= Work item =
Transcribe each of the records below exactly, excluding all pictures.

= Entries supplied =
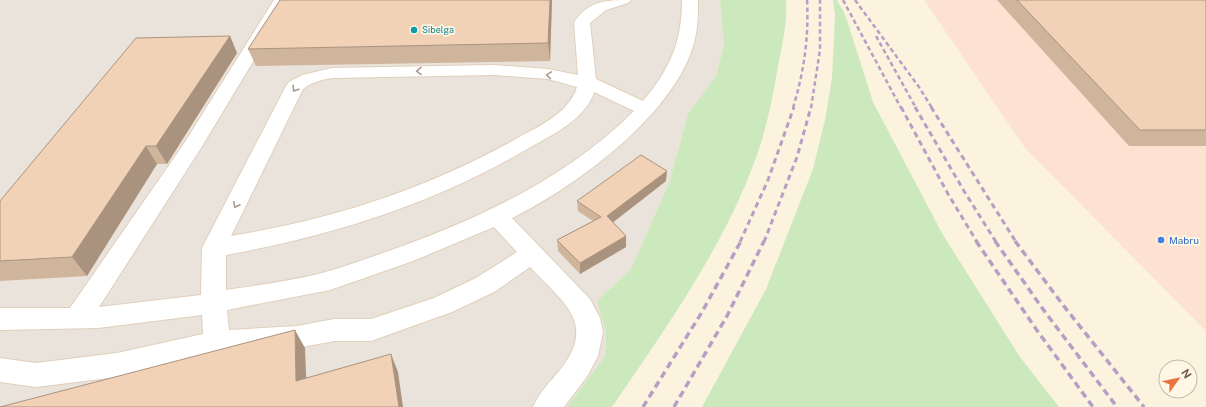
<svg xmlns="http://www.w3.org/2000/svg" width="1206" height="407" font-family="'Public Sans',sans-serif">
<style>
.commercial{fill:#fde2d2}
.industrial{fill:#eae3db}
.green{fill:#cce9be}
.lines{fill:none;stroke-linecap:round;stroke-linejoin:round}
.minor-casing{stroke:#e0cfbb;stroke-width:2}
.minor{fill:#fff;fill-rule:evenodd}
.rail-far2{stroke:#b69fc4;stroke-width:2.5;stroke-dasharray:4.5 3;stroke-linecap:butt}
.rail-far1{stroke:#b69fc4;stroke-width:3;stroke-dasharray:5.5 4;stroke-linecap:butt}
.rail{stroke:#b69fc4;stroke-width:3.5;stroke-dasharray:7 4.5;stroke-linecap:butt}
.wall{fill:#d0b59d}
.shaded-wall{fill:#a9937f}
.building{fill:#f2d2b6;stroke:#a9937f}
.oneway{stroke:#aa9b91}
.culture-dot{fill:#0f9aa8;stroke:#fff7e5;stroke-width:1.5}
.shop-dot{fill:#3f7fe0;stroke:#fff7e5;stroke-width:1.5}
.labels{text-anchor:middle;stroke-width:3.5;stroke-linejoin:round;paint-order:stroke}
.far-culture-label{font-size:9px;fill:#0d838f;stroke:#fff7e5;text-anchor:start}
.shop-label{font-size:10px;fill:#366cbe;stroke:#fff7e5;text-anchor:start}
</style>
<rect width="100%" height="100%" fill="#fcf3df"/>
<path class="commercial" d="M924,0H1206V331L1025,148Z"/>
<path class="industrial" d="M0,0H720L724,45L716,76L688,114L669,183L631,269L597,301L606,332L605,356L567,407H0Z"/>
<path class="green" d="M720,0H786C788,24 781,49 777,72C773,96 768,120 761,143C730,239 668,325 612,407H567L605,356L606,332L597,301L631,269L669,183L688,114L716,76L724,45Z
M833,0H837L845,14L873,102L943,235L1020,357L1059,407H702L766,289L813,169L825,120L832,78L835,16Z"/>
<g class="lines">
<g class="minor-casing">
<path id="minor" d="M274,0H290L201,148L99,307L201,295L202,248L286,86L289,82L302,75L332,68L494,65L548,69L578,75L574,22C590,0 606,0 631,0L628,3L606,10L590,23L596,79L643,101C670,69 682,42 682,0H698C698,13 698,26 695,39C678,112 577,186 512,218L590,299L600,318L603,332L598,356L588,375L564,407H533C539,393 550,382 560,370C598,322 562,302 530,267L494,292L452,312L371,341H334L297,348L217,353L117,377L36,387L0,382V358L36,363L117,353L203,334L202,315L98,328L0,330V308H70L183,145ZM494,75L548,79L577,87C569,114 537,127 514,140C424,190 333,219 231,236L303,89C312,82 321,80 332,78ZM594,92L634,111C571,174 491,213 408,244C380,254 351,265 322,273C291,281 258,285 226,290V255C335,235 433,204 529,148C552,135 586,119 594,92ZM494,227L517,252L476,278L434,298L371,319H334L297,326L229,330L227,310L330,290L413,261Z"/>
</g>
<use href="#minor" class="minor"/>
<path class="rail-far2" d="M843,0L901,108
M855,0L919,87L932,108
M876,36L916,108
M793,108C804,72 809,37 807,0
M811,108L820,50V0"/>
<path class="rail-far1" d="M901,107L948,194L977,242
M915,107L964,191L996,242
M931,107L1016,242
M740,242L768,180L794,107
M764,242L797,157L811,107"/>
<path class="rail" d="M976,241L1036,329L1093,407
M995,241L1045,312L1117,407
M1015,241L1063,305L1144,407
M643,407L702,312L741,241
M674,407L727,316L764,241"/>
</g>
<path class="wall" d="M280,0H552L550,61L256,66L248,49Z
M997,0H1206V146H1129Z
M230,36L237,53L167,164H157L87,276L0,281V201Z
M666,181L613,222L626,236V247L580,274L558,251L557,240L593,221L578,211L577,201Z"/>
<path class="shaded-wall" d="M550,0H552L550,61L548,43Z
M230,36L237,53L167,164L156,146Z
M146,146L157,164L87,276L72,257Z
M667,171L666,181L607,227V216Z
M626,236V247L580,274V263Z
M295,330L305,348L307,398L296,381Z
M391,354L398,372L403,407H399Z"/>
<path class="building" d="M280,0H550L548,43L248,49Z
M1017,0H1206V130H1140Z
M230,36L156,146H146L72,257L0,261V201L136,38Z
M641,155L667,171L607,216L626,236L580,263L557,240L601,217L577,201Z
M295,330L296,381L391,354L399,407H0Z"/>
<defs><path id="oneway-chevron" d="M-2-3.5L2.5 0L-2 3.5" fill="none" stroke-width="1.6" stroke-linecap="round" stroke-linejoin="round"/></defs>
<g class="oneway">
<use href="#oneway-chevron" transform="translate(419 71) rotate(179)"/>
<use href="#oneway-chevron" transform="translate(549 75) rotate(-171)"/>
<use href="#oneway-chevron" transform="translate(295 89) rotate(123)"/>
<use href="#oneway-chevron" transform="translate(236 205) rotate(117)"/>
</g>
<circle class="culture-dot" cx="414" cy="30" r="4"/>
<circle class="shop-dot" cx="1161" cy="240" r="4"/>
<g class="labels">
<g class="far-culture-label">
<text x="422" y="33">Sibelga</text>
</g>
<g class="shop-label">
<text x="1169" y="244">Mabru</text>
</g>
</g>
<g transform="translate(1178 379) rotate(57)"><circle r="19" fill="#fff7e5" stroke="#c7b8a6"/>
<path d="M0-3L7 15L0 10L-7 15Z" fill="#e97341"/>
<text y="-6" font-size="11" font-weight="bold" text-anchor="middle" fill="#725947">N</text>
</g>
</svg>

= Reply to the task =
<svg xmlns="http://www.w3.org/2000/svg" width="1206" height="407" font-family="'Public Sans',sans-serif">
<style>
.commercial{fill:#fde2d2}
.industrial{fill:#eae3db}
.green{fill:#cce9be}
.lines{fill:none;stroke-linecap:round;stroke-linejoin:round}
.minor-casing{stroke:#e0cfbb;stroke-width:2}
.minor{fill:#fff;fill-rule:evenodd}
.rail-far2{stroke:#b69fc4;stroke-width:2.5;stroke-dasharray:4.5 3;stroke-linecap:butt}
.rail-far1{stroke:#b69fc4;stroke-width:3;stroke-dasharray:5.5 4;stroke-linecap:butt}
.rail{stroke:#b69fc4;stroke-width:3.5;stroke-dasharray:7 4.5;stroke-linecap:butt}
.wall{fill:#d0b59d}
.shaded-wall{fill:#a9937f}
.building{fill:#f2d2b6;stroke:#a9937f}
.oneway{stroke:#aa9b91}
.culture-dot{fill:#0f9aa8;stroke:#fff7e5;stroke-width:1.5}
.shop-dot{fill:#3f7fe0;stroke:#fff7e5;stroke-width:1.5}
.labels{text-anchor:middle;stroke-width:3.5;stroke-linejoin:round;paint-order:stroke}
.far-culture-label{font-size:9px;fill:#0d838f;stroke:#fff7e5;text-anchor:start}
.shop-label{font-size:10px;fill:#366cbe;stroke:#fff7e5;text-anchor:start}
</style>
<rect width="100%" height="100%" fill="#fcf3df"/>
<path class="commercial" d="M924,0H1206V331L1025,148Z"/>
<path class="industrial" d="M0,0H720L724,45L716,76L688,114L669,183L631,269L597,301L606,332L605,356L567,407H0Z"/>
<path class="green" d="M720,0H786C788,24 781,49 777,72C773,96 768,120 761,143C730,239 668,325 612,407H567L605,356L606,332L597,301L631,269L669,183L688,114L716,76L724,45Z
M833,0H837L845,14L873,102L943,235L1020,357L1059,407H702L766,289L813,169L825,120L832,78L835,16Z"/>
<g class="lines">
<g class="minor-casing">
<path id="minor" d="M274,0H290L201,148L99,307L201,295L202,248L286,86L289,82L302,75L332,68L494,65L548,69L578,75L574,22C590,0 606,0 631,0L628,3L606,10L590,23L596,79L643,101C670,69 682,42 682,0H698C698,13 698,26 695,39C678,112 577,186 512,218L590,299L600,318L603,332L598,356L588,375L564,407H533C539,393 550,382 560,370C598,322 562,302 530,267L494,292L452,312L371,341H334L297,348L217,353L117,377L36,387L0,382V358L36,363L117,353L203,334L202,315L98,328L0,330V308H70L183,145ZM494,75L548,79L577,87C569,114 537,127 514,140C424,190 333,219 231,236L303,89C312,82 321,80 332,78ZM594,92L634,111C571,174 491,213 408,244C380,254 351,265 322,273C291,281 258,285 226,290V255C335,235 433,204 529,148C552,135 586,119 594,92ZM494,227L517,252L476,278L434,298L371,319H334L297,326L229,330L227,310L330,290L413,261Z"/>
</g>
<use href="#minor" class="minor"/>
<path class="rail-far2" d="M843,0L901,108
M855,0L919,87L932,108
M876,36L916,108
M793,108C804,72 809,37 807,0
M811,108L820,50V0"/>
<path class="rail-far1" d="M901,107L948,194L977,242
M915,107L964,191L996,242
M931,107L1016,242
M740,242L768,180L794,107
M764,242L797,157L811,107"/>
<path class="rail" d="M976,241L1036,329L1093,407
M995,241L1045,312L1117,407
M1015,241L1063,305L1144,407
M643,407L702,312L741,241
M674,407L727,316L764,241"/>
</g>
<path class="wall" d="M280,0H552L550,61L256,66L248,49Z
M997,0H1206V146H1129Z
M230,36L237,53L167,164H157L87,276L0,281V201Z
M666,181L613,222L626,236V247L580,274L558,251L557,240L593,221L578,211L577,201Z"/>
<path class="shaded-wall" d="M550,0H552L550,61L548,43Z
M230,36L237,53L167,164L156,146Z
M146,146L157,164L87,276L72,257Z
M667,171L666,181L607,227V216Z
M626,236V247L580,274V263Z
M295,330L305,348L307,398L296,381Z
M391,354L398,372L403,407H399Z"/>
<path class="building" d="M280,0H550L548,43L248,49Z
M1017,0H1206V130H1140Z
M230,36L156,146H146L72,257L0,261V201L136,38Z
M641,155L667,171L607,216L626,236L580,263L557,240L601,217L577,201Z
M295,330L296,381L391,354L399,407H0Z"/>
<defs><path id="oneway-chevron" d="M-2-3.5L2.5 0L-2 3.5" fill="none" stroke-width="1.6" stroke-linecap="round" stroke-linejoin="round"/></defs>
<g class="oneway">
<use href="#oneway-chevron" transform="translate(419 71) rotate(179)"/>
<use href="#oneway-chevron" transform="translate(549 75) rotate(-171)"/>
<use href="#oneway-chevron" transform="translate(295 89) rotate(123)"/>
<use href="#oneway-chevron" transform="translate(236 205) rotate(117)"/>
</g>
<circle class="culture-dot" cx="414" cy="30" r="4"/>
<circle class="shop-dot" cx="1161" cy="240" r="4"/>
<g class="labels">
<g class="far-culture-label">
<text x="422" y="33">Sibelga</text>
</g>
<g class="shop-label">
<text x="1169" y="244">Mabru</text>
</g>
</g>
<g transform="translate(1178 379) rotate(57)"><circle r="19" fill="#fff7e5" stroke="#c7b8a6"/>
<path d="M0-3L7 15L0 10L-7 15Z" fill="#e97341"/>
<text y="-6" font-size="11" font-weight="bold" text-anchor="middle" fill="#725947">N</text>
</g>
</svg>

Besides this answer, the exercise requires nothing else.